## Alıntı metin

- - - - - - -

Efendinin oğlu ve iyâlinde de değilse, kendisiyle beraber başka vâris de
bulunduğu takdirde İmam Muhammed'e göre, vârislerin hissesinden cuule müstahik
olur. İmam Ebû Yusuf'a göre, olmaz. Bazı fukahâ: "İmam-ı Azam'ın kavli İmam
Muhammed'in kavli gibidir." demişlerdir.
Ben derim ki:
Galiba ihtilâfın sebebi şudur: Efendi hayatta iken köleye henüz ortak olmadan,
üç günlük mesafeden köleyi yakalayıp getirmiş olmasına bakılırsa, cuule müstahik
olur. Efendi öldükten ve köleye ortak olduktan sonra köleyi teslim etmesine
bakılırsa, cuule müstahik olmaz. Buna göre kaçmış olan ümmüveled veya müdebber
efendileri hayatta iken yakalanıp teslim etmeye getirilirken efendileri ölmüş
olsa yakalayan kimse cuule müstahik olmaz. Çünkü ümmüveled ile müdebber
efendilerinin ölmeleriyle hür olmuşlardır. Hür için de cuul
yoktur.
"Buna göre cuul
kırk dirhemden ziyade olmak üzere anlaşsalar, bu anlaşma bâtıl olur ilh..."
Çünkü bu anlaşma ile cuul, delil ile kırk dirhem olarak sâbit olan cuul üzerine
ziyade edilmiştir. Nitekim diyetten ziyade olmak üzere yapılan anlaşma bâtıldır.
Diyetten az olmak üzere yapılan onlaşma ise câizdir. Çünkü bu bir
indirimdir.
"İstihsânen kırk
dirhem verilir ilh..." Kıyasa göre: şart koşulmadıkça kaçan köleyi yakalayıp
teslim eden kimseye bir şey verilmez. Nitekim şart koşulmadıkça kaybolmuş
hayvanı efendisinin yolunu şaşırmış köleyi yakalayıp teslim edene de bir şey
verilmez.

- - - - - - -

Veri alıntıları
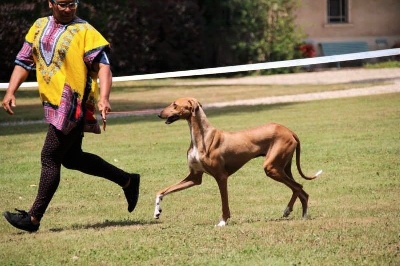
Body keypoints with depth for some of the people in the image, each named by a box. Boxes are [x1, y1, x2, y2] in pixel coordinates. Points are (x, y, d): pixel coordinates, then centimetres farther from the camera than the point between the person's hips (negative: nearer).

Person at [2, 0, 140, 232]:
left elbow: (103, 65, -17)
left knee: (50, 158, -8)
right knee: (72, 158, 17)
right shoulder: (39, 27, 10)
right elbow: (24, 61, 15)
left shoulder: (85, 31, -10)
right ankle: (127, 181, 29)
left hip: (73, 106, -8)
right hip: (53, 104, 8)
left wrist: (104, 98, -31)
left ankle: (34, 218, -3)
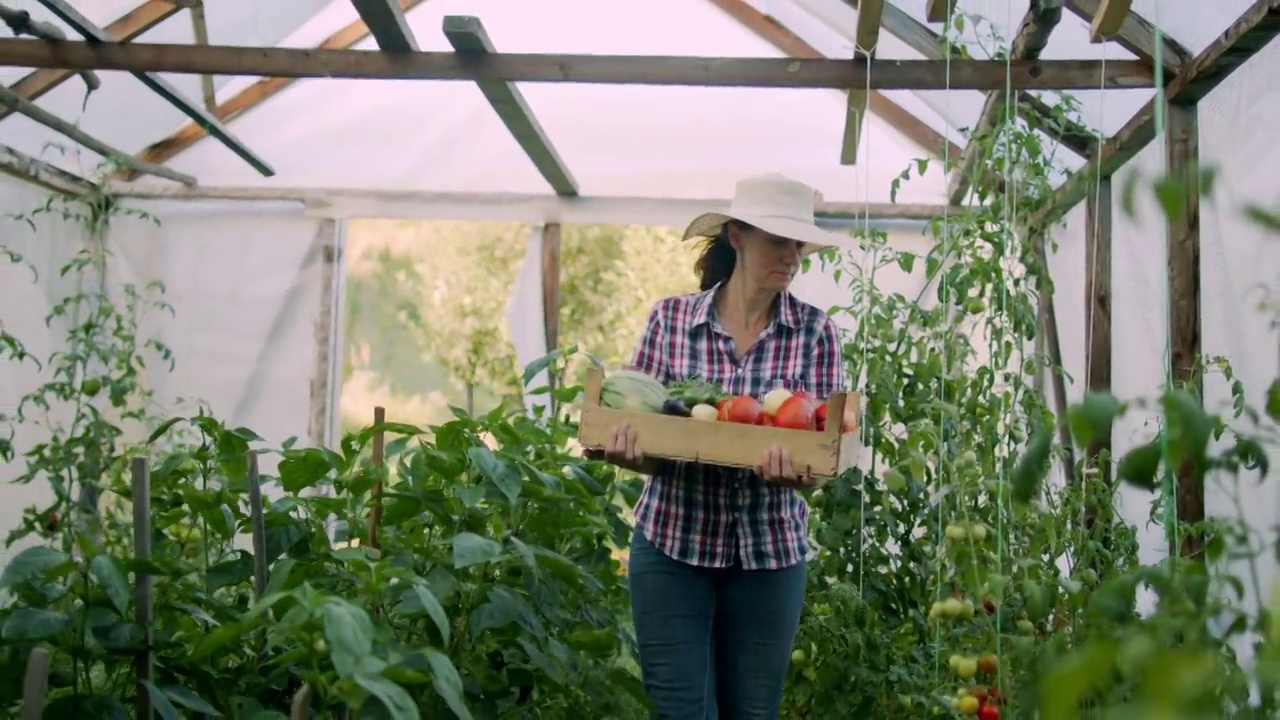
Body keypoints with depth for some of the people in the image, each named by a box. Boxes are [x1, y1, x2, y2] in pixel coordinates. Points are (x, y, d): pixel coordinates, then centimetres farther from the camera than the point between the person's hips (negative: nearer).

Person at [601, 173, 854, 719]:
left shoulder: (815, 331, -3)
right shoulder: (670, 318, -3)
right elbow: (638, 425, 0)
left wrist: (796, 470, -29)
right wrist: (627, 452, -23)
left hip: (770, 548, 1)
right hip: (670, 542, 0)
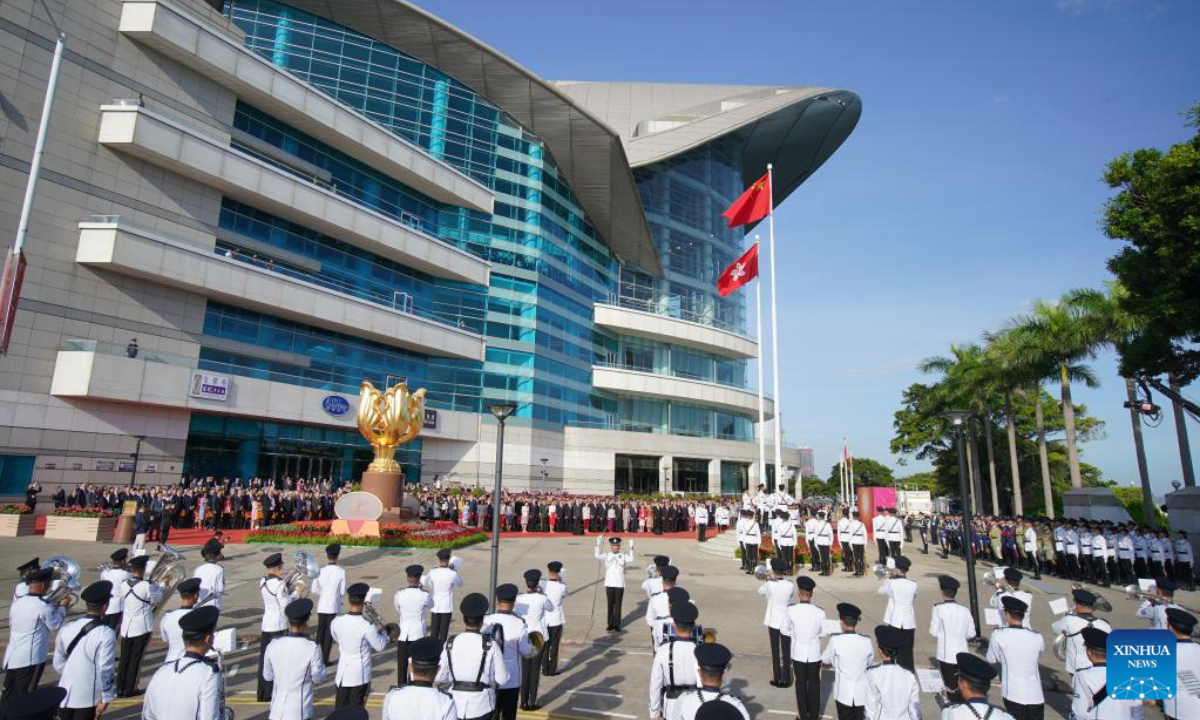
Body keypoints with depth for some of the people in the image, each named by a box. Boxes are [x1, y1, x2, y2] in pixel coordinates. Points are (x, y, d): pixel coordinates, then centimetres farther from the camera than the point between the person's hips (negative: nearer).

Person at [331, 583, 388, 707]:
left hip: (342, 674, 4)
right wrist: (383, 631, 6)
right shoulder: (367, 626, -24)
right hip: (360, 676, -4)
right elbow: (380, 646, -11)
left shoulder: (336, 621, -11)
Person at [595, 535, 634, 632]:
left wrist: (631, 549, -27)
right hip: (609, 584, 1)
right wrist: (598, 545, -25)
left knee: (618, 605, 4)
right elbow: (597, 556, -16)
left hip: (620, 584, 0)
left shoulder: (623, 556, 1)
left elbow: (631, 559, -17)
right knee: (610, 604, 8)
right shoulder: (606, 555, 1)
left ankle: (617, 624, 14)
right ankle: (610, 624, 19)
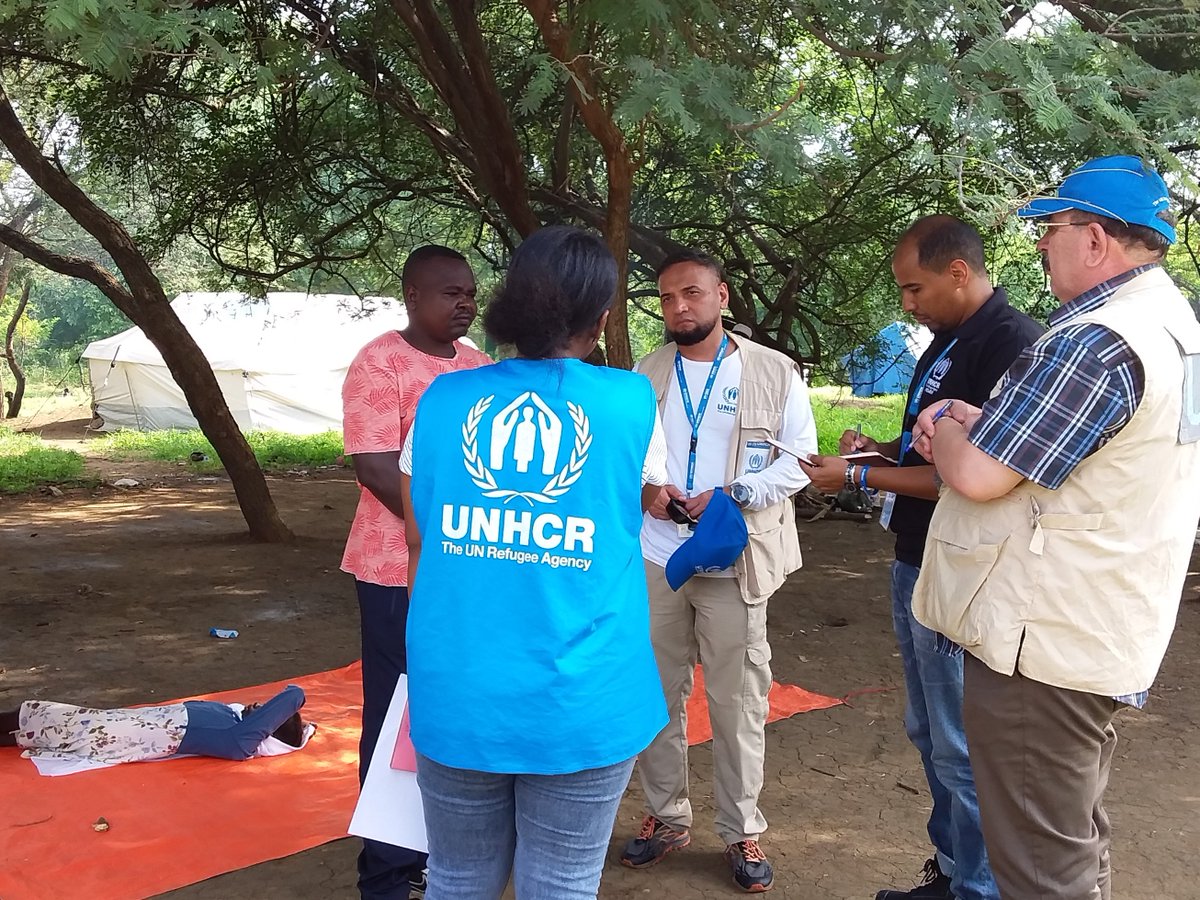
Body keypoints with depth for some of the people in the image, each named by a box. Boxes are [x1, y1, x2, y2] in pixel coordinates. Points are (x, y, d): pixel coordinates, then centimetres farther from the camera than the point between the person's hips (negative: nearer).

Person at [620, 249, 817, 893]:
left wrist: (732, 495, -16)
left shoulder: (774, 373, -1)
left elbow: (800, 459, -3)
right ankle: (666, 817, 27)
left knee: (738, 703, 3)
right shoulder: (645, 374, 9)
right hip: (654, 560, 3)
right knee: (657, 696, 11)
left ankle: (742, 831, 19)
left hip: (732, 563, -3)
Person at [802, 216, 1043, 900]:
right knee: (930, 735, 19)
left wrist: (859, 477, -17)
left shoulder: (1014, 345, -19)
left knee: (961, 750, 2)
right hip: (916, 567, 10)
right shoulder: (947, 342, 12)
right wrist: (881, 447, 6)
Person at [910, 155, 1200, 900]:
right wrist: (969, 420, 4)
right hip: (1102, 639, 10)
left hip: (1041, 647, -10)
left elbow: (976, 474, -22)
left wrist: (944, 429, -1)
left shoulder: (1095, 343, -23)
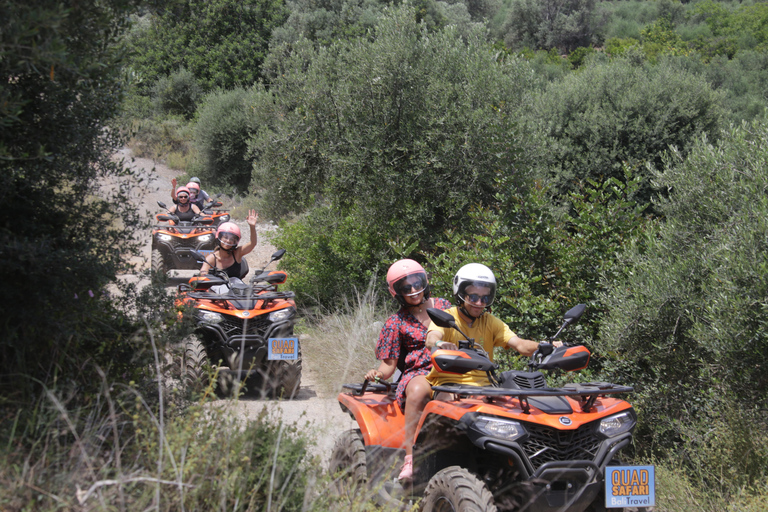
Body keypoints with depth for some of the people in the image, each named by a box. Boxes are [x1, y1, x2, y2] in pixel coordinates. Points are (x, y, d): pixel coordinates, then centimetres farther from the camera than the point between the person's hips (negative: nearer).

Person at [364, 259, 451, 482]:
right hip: (417, 373, -2)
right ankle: (410, 458, -44)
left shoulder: (443, 307, 16)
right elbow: (389, 363, 7)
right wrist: (378, 373, -14)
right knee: (418, 390, -42)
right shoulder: (396, 323, 10)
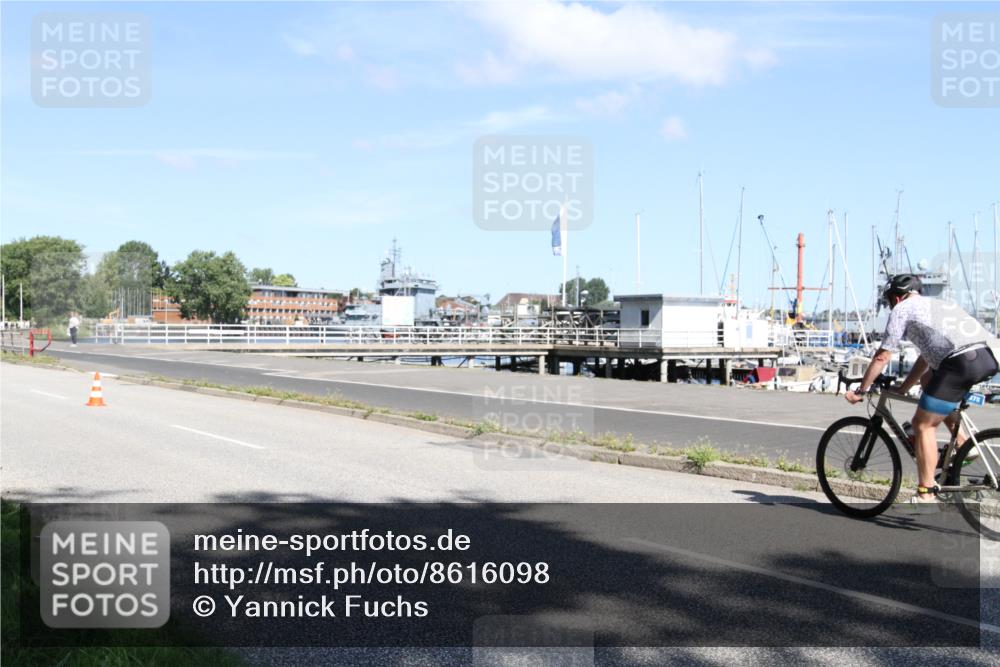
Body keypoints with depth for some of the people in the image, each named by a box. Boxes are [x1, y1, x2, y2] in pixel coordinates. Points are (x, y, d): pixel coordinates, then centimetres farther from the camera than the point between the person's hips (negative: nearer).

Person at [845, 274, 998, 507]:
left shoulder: (902, 309, 12)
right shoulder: (938, 304, 35)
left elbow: (882, 357, 10)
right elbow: (927, 356, 39)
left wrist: (860, 391, 20)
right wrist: (902, 389, 44)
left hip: (962, 362, -8)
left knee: (922, 424, 3)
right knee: (928, 379, 32)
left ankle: (926, 495, 3)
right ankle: (964, 444, 25)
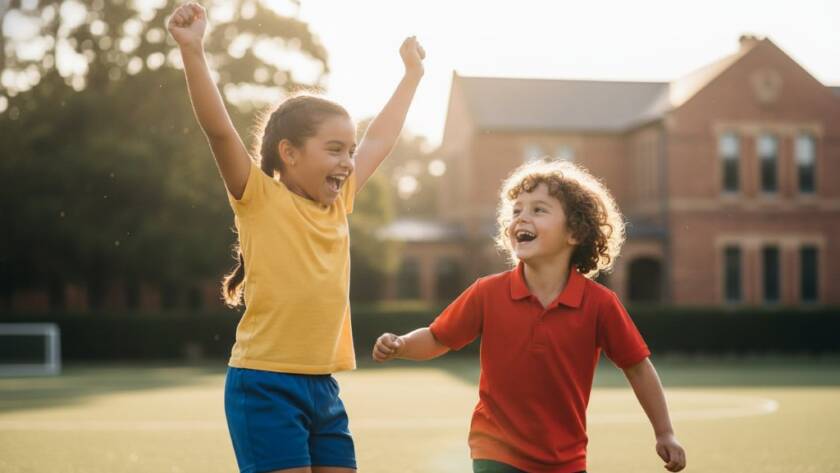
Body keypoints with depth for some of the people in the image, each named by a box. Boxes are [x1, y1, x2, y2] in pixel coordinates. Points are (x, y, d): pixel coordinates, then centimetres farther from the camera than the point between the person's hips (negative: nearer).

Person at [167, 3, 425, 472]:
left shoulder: (339, 203, 12)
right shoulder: (260, 199, -6)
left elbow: (379, 141, 25)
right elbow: (220, 130, -19)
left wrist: (412, 72, 34)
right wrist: (193, 50, -29)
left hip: (324, 387, 7)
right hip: (266, 385, -7)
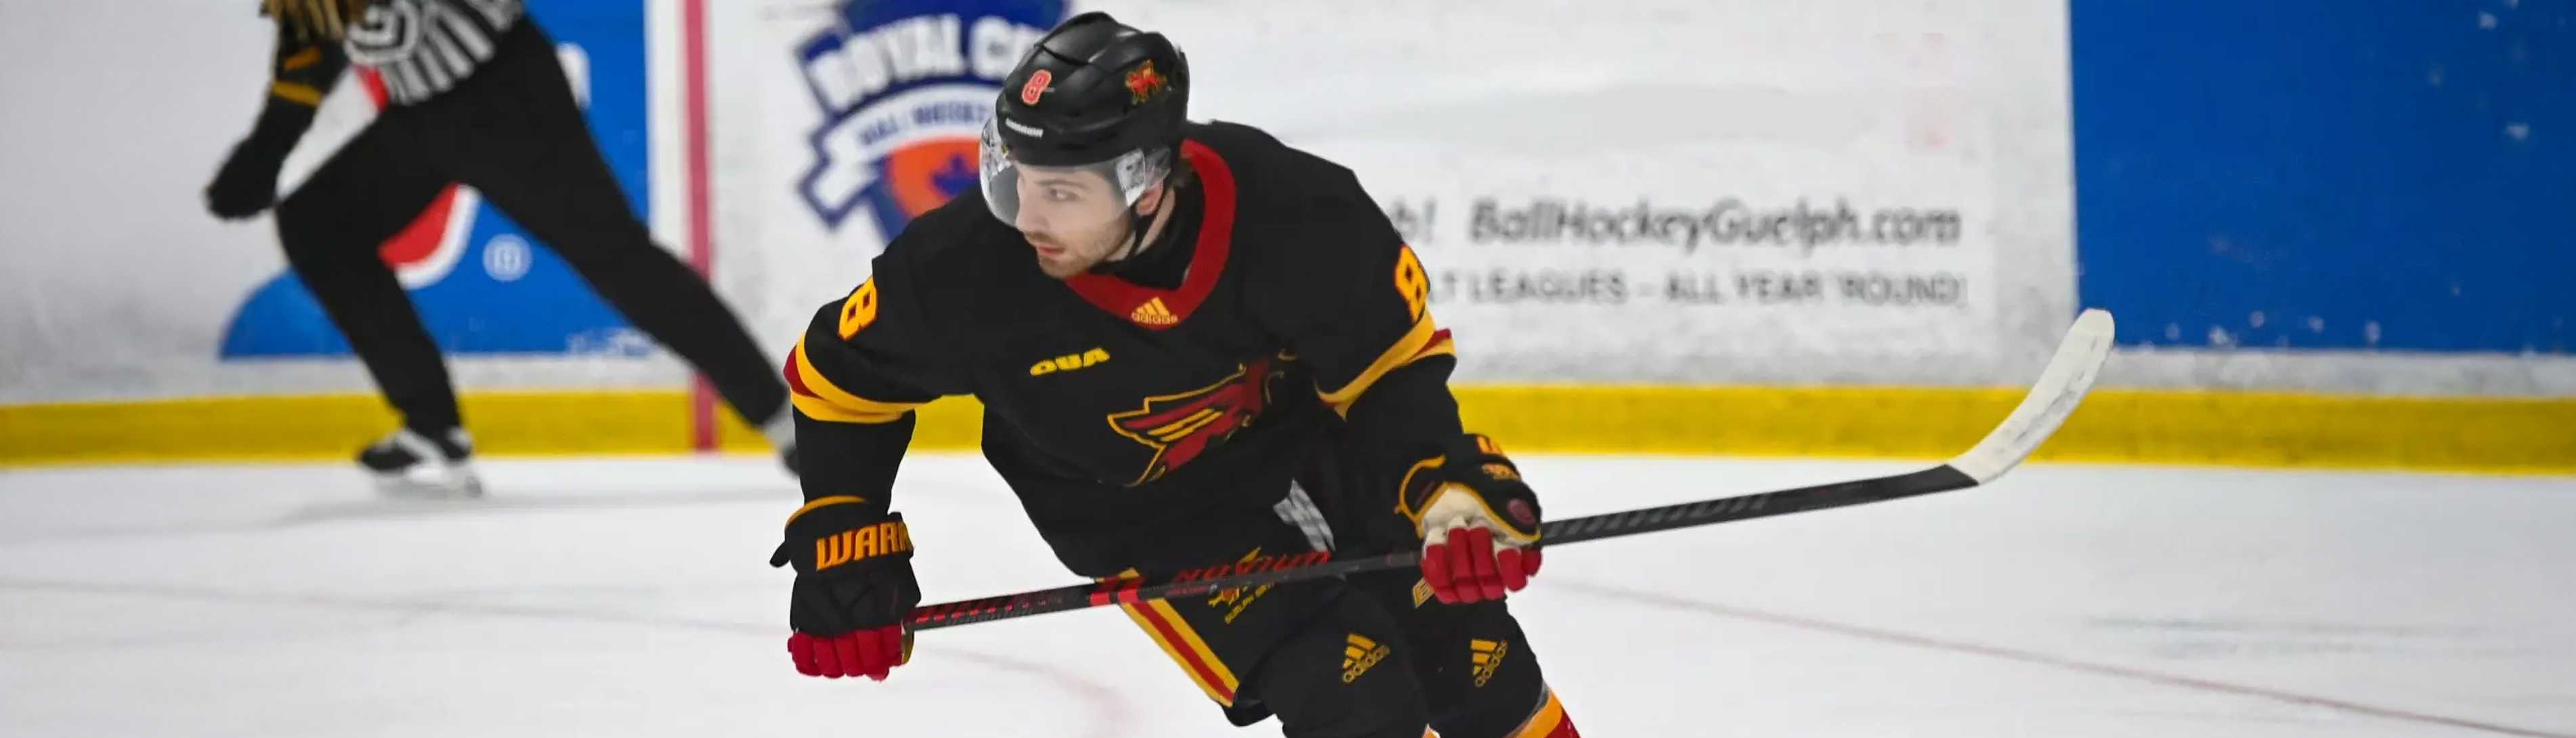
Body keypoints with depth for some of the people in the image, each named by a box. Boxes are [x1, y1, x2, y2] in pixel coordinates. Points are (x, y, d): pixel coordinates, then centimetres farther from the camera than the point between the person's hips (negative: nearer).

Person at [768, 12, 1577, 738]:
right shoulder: (967, 270, -30)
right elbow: (842, 375, -10)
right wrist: (843, 547, -11)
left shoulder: (1297, 213, -31)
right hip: (1156, 516, -2)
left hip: (1316, 433, 2)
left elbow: (1393, 368, -15)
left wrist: (1453, 492, -29)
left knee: (1471, 657, 7)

- - - - - - -

## Görev yönergesi
Kaçan köleyi getirene verilen cuul hakkındaki metinde adı geçen bütün imamları sıralayın. Satırlar metinden bağımsız, ayrı bir malzemedir.

## Bu alıştırmanın yanıtı
İmam Muhammed, İmam Ebû Yusuf, İmam-ı Azam